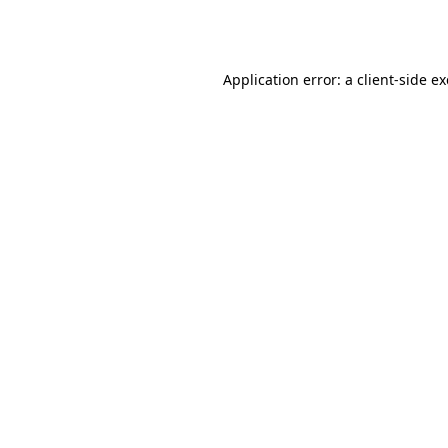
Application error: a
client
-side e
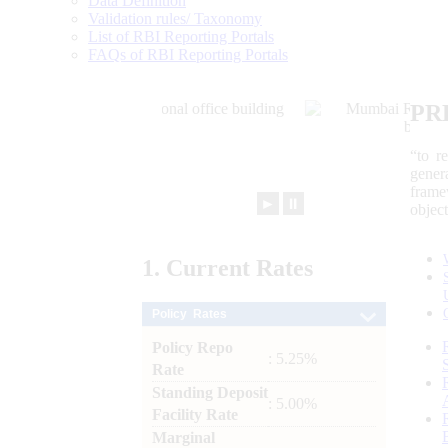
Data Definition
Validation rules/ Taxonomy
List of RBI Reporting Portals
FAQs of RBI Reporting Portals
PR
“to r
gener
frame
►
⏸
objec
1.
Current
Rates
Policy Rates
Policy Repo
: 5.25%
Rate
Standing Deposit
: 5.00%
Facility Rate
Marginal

---

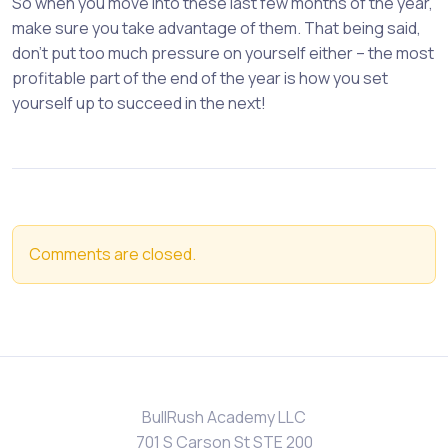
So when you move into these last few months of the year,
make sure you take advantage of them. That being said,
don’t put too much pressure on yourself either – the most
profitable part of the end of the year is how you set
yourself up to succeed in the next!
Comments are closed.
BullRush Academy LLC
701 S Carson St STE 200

==

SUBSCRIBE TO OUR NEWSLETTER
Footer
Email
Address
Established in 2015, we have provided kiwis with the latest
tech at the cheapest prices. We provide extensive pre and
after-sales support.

» **Task prompt**
Scan the listing above. Gather each line that contains the word "Portals".

» **Expected output**
List of RBI Reporting Portals
FAQs of RBI Reporting Portals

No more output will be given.